I bent the baffle a little more aggressively than the stock unit for a slightly larger firebox










a fresh coat of polish 





a few small break in burns





and final seal of approval :coolsmile: 





I think it should be good to go for another.... umhhhhhh 20 years or so :lol:


----------



## tickbitty (Mar 28, 2008)

I just wanted to bump this old post to the top so the recent poster about rebuilding one of these will see it. 

(Oh, and FRWINKS, nice looking dog!) - and stove too...


----------



## rhamm17 (Dec 16, 2010)

I am going to be rebuilding a Hearthstone II soon.  Earlier in this thread, pictures of the rebuilding process were posted on PhotoBucket.  They have been removed or moved.  Would it be possible for the original poster to re-post these pictures?

I have no idea what condition the stove is in since I have not yet taken delivery of it.  

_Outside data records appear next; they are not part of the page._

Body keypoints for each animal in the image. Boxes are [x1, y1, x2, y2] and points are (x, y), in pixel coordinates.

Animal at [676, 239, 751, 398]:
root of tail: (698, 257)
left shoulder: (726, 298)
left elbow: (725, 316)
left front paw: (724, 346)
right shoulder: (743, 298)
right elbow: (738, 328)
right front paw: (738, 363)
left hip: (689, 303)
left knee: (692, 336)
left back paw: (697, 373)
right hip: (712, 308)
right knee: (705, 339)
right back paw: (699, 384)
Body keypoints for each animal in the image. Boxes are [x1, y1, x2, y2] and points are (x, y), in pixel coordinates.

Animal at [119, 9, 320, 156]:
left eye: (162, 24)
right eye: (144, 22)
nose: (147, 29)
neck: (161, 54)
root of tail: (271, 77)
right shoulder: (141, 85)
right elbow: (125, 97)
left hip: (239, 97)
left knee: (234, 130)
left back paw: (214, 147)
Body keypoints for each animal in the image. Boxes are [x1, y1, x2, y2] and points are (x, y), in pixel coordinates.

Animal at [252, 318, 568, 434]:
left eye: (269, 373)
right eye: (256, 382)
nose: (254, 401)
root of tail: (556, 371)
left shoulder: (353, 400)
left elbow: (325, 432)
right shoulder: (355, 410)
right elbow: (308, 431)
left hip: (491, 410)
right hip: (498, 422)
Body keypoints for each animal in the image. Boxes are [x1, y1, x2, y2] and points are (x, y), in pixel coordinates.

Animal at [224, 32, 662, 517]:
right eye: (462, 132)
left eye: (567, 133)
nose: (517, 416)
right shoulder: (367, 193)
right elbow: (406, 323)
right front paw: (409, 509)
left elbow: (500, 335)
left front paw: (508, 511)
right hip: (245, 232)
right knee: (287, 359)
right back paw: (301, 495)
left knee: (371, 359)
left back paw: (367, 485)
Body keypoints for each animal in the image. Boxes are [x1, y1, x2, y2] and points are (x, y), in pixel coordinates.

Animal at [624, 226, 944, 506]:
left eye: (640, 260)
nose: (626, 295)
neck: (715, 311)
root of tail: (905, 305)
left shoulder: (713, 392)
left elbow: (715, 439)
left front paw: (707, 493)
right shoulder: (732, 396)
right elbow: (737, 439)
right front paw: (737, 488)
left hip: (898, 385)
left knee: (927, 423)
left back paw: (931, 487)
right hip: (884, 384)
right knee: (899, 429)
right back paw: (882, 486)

Also, how did the 1/4" steel plate work out for replacement of the internal cast iron pieces?

Thanks in advance.


----------



## Wood Heat Stoves (Dec 16, 2010)

http://woodheatstoves.com/hearthstone-ii-exploded-view-and-i-ii-parts-list-p-12306.html

here is the exploded view and parts list if you need


----------



## andme3 (Sep 2, 2014)

fbelec said:


> i rebuilt my hearthstone two upright. my stove was made in the mid to upper 80's. i could get the bad parts out of the stove but could not get the new parts in. so i took off the top. all one piece of cast iron but the 3 stones came off easy. you find once you start taking the stove apart that it should be done any way. very easy to do. everything on my stove was held together with small 1 inch coarse screws. the top comes off by removing the small screws at the top of each cast iron corner piece and give a good tug. and yes it is heavy. once the top is off you can do everything that you need to do to this stove. the side plate and the back plate are held in with 2 nuts and bolts
> on the bottom of the inside of the stove that go thru to the outside. the top baffle is held in with two long 3 or 4 inch screws with lock nuts to the top cast iron piece that the 3 stones sit on. tuff to remove while in the stove so i pulled them out together. and the back of the top baffle just sits on the back plate with the big h in the middle.
> 
> when you put it back together put in the back and side plates first. then lie the top baffle inside then put on the top cast iron piece then attach the top baffle with the two long screws and nuts.
> ...




I'm planning to tackle this same stove rebuild this Fall and your description is extremely helpful.  How are the top stones held in place,  just by furnace cement?  Can/should I remove these before I remove the entire top?  Seems like it would be easier to handle the top with the stones off.


----------



## begreen (Sep 2, 2014)

This is a seven year old thread. Start a new one and put a link in it to this thread so that you get current answers.


----------